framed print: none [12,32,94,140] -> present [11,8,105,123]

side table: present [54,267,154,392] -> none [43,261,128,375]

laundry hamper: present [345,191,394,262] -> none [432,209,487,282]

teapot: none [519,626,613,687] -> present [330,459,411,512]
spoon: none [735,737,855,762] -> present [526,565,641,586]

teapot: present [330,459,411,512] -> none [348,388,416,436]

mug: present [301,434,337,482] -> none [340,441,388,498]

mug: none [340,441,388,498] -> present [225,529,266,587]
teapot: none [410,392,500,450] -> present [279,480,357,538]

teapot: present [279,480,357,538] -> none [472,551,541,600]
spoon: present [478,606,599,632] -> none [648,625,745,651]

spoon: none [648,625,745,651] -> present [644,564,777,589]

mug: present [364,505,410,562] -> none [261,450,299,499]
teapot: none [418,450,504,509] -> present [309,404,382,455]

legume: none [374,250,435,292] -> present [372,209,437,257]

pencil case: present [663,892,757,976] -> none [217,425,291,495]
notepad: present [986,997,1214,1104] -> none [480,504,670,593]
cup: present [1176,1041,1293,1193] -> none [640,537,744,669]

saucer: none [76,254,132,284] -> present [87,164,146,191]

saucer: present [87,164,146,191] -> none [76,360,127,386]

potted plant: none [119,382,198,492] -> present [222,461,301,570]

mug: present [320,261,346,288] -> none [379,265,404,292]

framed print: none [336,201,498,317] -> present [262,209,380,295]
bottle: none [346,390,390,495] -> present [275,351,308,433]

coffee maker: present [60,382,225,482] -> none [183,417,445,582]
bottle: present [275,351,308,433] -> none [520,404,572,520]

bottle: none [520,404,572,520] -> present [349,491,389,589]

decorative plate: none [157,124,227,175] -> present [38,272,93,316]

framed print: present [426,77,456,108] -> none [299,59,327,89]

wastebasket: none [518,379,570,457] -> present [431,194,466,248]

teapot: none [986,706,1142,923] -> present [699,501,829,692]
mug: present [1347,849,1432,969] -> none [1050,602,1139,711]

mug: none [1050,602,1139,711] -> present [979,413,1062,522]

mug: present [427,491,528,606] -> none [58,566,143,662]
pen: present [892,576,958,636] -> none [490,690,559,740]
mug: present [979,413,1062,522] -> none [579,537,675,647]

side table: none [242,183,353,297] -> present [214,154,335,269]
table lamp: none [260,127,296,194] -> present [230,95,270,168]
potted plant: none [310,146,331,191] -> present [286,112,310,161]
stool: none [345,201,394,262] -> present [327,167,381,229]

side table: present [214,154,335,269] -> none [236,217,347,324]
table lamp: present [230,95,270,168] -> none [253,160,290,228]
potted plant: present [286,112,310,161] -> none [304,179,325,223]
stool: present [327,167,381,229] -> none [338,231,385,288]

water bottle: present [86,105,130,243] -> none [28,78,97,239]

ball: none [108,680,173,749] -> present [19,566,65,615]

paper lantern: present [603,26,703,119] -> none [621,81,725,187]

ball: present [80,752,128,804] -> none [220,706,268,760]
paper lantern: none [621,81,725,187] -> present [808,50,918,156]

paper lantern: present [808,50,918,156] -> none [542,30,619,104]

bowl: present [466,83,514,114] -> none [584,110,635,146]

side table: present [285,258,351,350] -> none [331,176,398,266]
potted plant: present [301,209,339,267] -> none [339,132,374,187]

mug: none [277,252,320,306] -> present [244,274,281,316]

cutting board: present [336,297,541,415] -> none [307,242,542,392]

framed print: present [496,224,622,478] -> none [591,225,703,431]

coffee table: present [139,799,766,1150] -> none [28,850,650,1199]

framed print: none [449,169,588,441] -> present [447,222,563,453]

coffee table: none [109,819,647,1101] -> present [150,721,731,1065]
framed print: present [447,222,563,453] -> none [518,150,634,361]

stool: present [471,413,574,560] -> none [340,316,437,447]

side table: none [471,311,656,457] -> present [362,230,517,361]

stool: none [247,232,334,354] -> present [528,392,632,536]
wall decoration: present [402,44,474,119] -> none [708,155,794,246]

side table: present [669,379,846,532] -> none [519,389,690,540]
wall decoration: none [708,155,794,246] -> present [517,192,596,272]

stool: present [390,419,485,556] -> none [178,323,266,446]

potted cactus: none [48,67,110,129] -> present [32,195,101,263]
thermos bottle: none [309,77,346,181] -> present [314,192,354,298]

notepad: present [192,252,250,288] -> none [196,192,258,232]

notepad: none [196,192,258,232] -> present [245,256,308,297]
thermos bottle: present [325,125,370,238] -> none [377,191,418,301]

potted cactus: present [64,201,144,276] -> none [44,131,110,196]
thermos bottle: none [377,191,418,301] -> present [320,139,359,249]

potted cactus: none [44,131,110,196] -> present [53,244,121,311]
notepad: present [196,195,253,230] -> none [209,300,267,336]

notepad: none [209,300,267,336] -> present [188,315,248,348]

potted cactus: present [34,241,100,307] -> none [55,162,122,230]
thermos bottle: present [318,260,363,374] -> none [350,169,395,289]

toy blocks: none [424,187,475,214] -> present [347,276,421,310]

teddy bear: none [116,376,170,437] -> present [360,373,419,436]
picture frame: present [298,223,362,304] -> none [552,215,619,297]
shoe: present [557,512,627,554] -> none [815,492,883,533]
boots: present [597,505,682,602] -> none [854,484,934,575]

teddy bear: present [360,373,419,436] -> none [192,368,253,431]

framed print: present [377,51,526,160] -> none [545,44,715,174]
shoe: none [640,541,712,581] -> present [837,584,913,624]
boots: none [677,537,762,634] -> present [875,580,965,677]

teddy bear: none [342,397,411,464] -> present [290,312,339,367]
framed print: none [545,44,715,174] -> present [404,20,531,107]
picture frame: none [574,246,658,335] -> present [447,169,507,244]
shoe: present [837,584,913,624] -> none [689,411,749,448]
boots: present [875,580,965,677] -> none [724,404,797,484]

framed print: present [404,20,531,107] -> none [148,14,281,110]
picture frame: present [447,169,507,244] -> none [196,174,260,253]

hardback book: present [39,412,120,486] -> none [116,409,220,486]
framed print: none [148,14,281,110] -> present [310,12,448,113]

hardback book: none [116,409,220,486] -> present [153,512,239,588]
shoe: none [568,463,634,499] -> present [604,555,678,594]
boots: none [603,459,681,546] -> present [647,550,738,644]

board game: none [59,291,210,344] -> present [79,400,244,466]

### Task description
Please retype, with no changes, the lines that run from the first line of the entries to the line with "teapot: none [519,626,613,687]", both ends included.

### Written solution
framed print: none [12,32,94,140] -> present [11,8,105,123]

side table: present [54,267,154,392] -> none [43,261,128,375]

laundry hamper: present [345,191,394,262] -> none [432,209,487,282]

teapot: none [519,626,613,687] -> present [330,459,411,512]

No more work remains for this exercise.